As a group, the Mongolian students at Inha are very bright. I know of one student who, having completed his undergraduate degree on scholarship, was accepted into a doctoral program at Korea University - also on full scholarship.
나르망타흐 체웨그메드
How would one pronounce this? Narehmangtahe Chaewuhkehmaede?
Mongolians are basically exotic Koreans with outlandish names. We accept them into the min-jok.
Well, if you’re curious, it’s spelled Narmandakh Tsevegmed.
So I’ve been told from time to time…
i disagree. many mongolian workers face discrimnation in korea. they are looked down upon just like vietnamese or any other southeast asians in korea. however, difference between mongolia and other southeast asian countries is that mongolia once had powerful empire. if they didnt have proud military history, koreans would never admit that we share the same blood. a proud military history is something that is missing in 3000 or 5000 years of korean history besides that whole turtle ship thingy (we would be speaking in japanese if chinese didnt rescued our sorry butt).
kimchi2000, I genuinely appreciate your thoughts that you have contributed to different threads in this blog.
I eagerly hope to hear more of your ideas and opinions in the future.
Your comments have been some of the very few (in at least my opinion) that deal with Korean culture and society in a ratonal and objective manner.
I am not saying that I like your comments because they have been criticisms of Korea.
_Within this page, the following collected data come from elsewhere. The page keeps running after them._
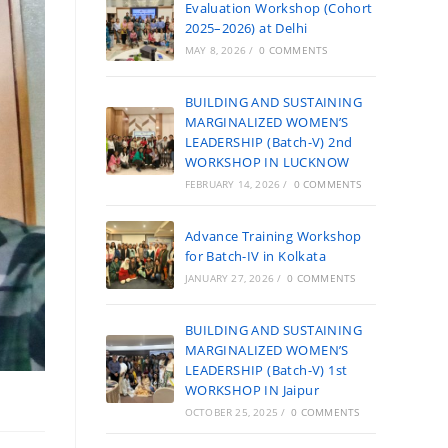
Evaluation Workshop (Cohort
2025–2026) at Delhi
MAY 8, 2026
/
0 COMMENTS
BUILDING AND SUSTAINING
MARGINALIZED WOMEN’S
LEADERSHIP (Batch-V) 2nd
WORKSHOP IN LUCKNOW
FEBRUARY 14, 2026
/
0 COMMENTS
Advance Training Workshop
for Batch-IV in Kolkata
JANUARY 27, 2026
/
0 COMMENTS
BUILDING AND SUSTAINING
MARGINALIZED WOMEN’S
LEADERSHIP (Batch-V) 1st
WORKSHOP IN Jaipur
OCTOBER 25, 2025
/
0 COMMENTS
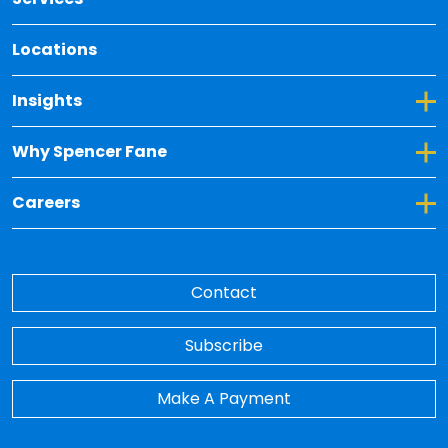
Locations
Toggle Dropdown for Insights
Insights
Toggle Dropdown for Why Spencer Fane
Why Spencer Fane
Toggle Dropdown for Careers
Careers
Contact
Subscribe
Make A Payment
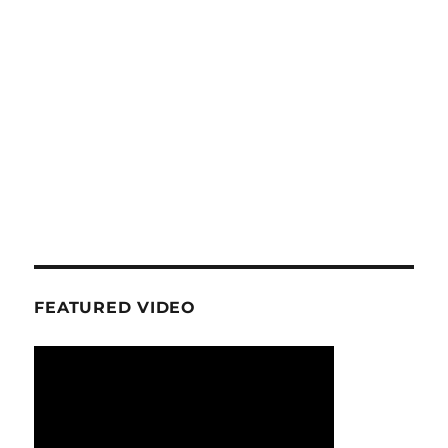
FEATURED VIDEO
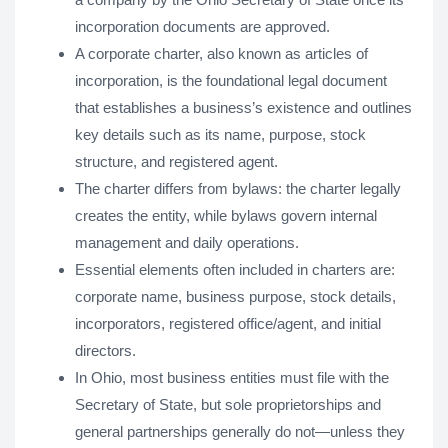
incorporation documents are approved.
A corporate charter, also known as articles of
incorporation, is the foundational legal document
that establishes a business’s existence and outlines
key details such as its name, purpose, stock
structure, and registered agent.
The charter differs from bylaws: the charter legally
creates the entity, while bylaws govern internal
management and daily operations.
Essential elements often included in charters are:
corporate name, business purpose, stock details,
incorporators, registered office/agent, and initial
directors.
In Ohio, most business entities must file with the
Secretary of State, but sole proprietorships and
general partnerships generally do not—unless they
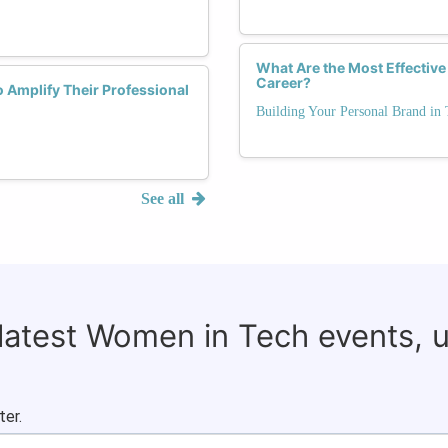
What Are the Most Effective
Career?
 Amplify Their Professional
Building Your Personal Brand in 
See all
 latest Women in Tech events, 
ter.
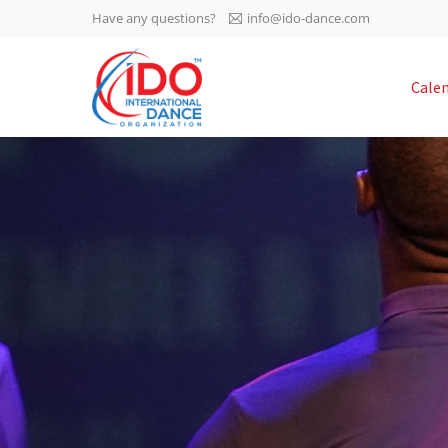
Have any questions?
info@ido-dance.com
IDO AGM 2023
Cale
IDO Ordinary General
-113
Assembly Meeting 2023
Copenhagen, Denmark,
days
0-4
30.6.-01.7.2023
sec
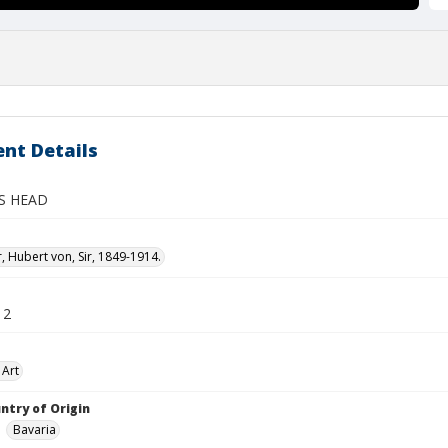
nt Details
S HEAD
 Hubert von, Sir, 1849-1914.
12
 Art
ntry of Origin
Bavaria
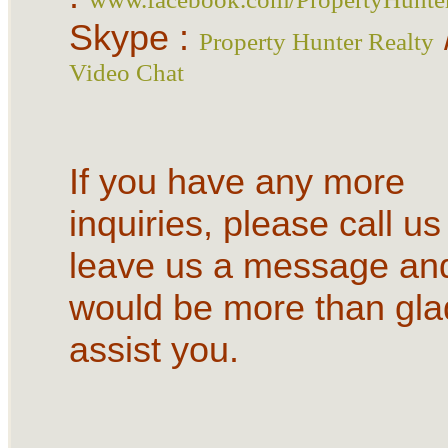
Skype :
Property Hunter Realty
Video Chat
If you have any more
inquiries, please call us
leave us a message an
would be more than gla
assist you.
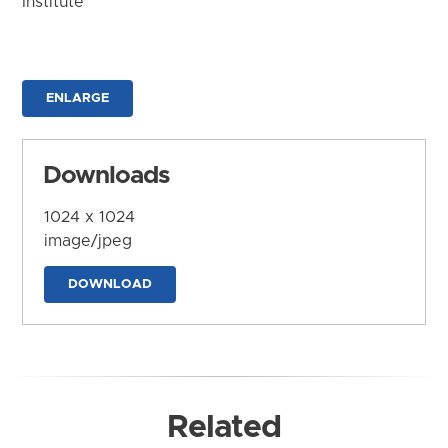
Institute
ENLARGE
Downloads
1024 x 1024
image/jpeg
DOWNLOAD
Related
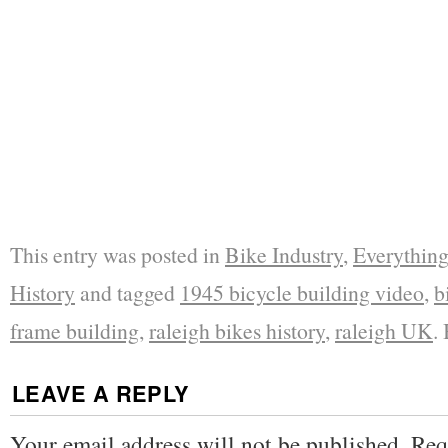
This entry was posted in
Bike Industry
,
Everything
History
and tagged
1945 bicycle building video
,
b
frame building
,
raleigh bikes history
,
raleigh UK
.
LEAVE A REPLY
Your email address will not be published.
Req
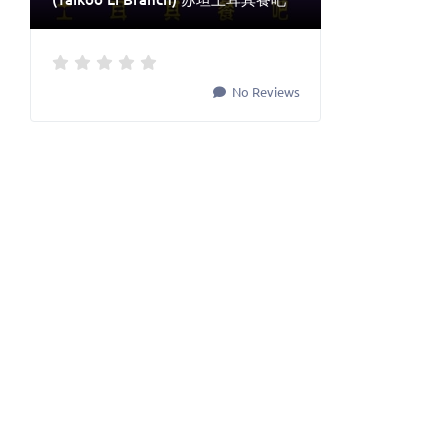
No Reviews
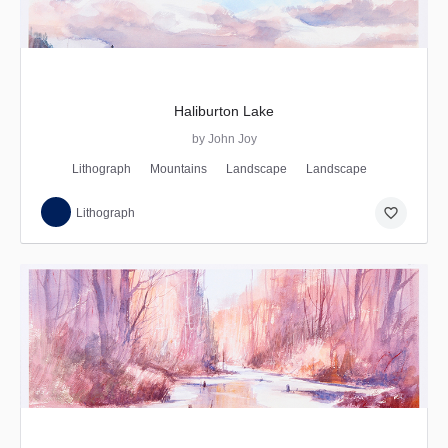
Haliburton Lake
by John Joy
Lithograph
Mountains
Landscape
Landscape
favorite_border
Lithograph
Whether it would be criticism or glorificaton is not important to me.
I am saying that I appreciate your comments because they have been quite reasonable, which is extraordinarily rare here, where Korean people almost invariably preach only the virtues or superiority of Korea, particularly when facts of a situation clearly indicate otherwise (Hwang Woo-seok, Rhie Won-bok, etc.).
I would be equally happy to read comments of yours in praise of Korean culture, because I imagine they would be as objective and reasonable as your previous comments. Thank you.
That should read:
‘a proud military history is something that is missing in 3000 or 5000 years of korean history besides that whole turtle ship thingy (we would be speaking in japanese if chinese didnt rescued our sorry butt).’
c’mon, kimchi2000, let us have our turtle ship! at least, we get great sa-guk from it.
‘in 3000 of 5000 years of korean history’
i’d say 2000.
MongoliansKoreans are basicallyexotic KoreansMongolian offspring withoutlandishunoriginal Chinese names.Laughing so hard they fell off their ponies.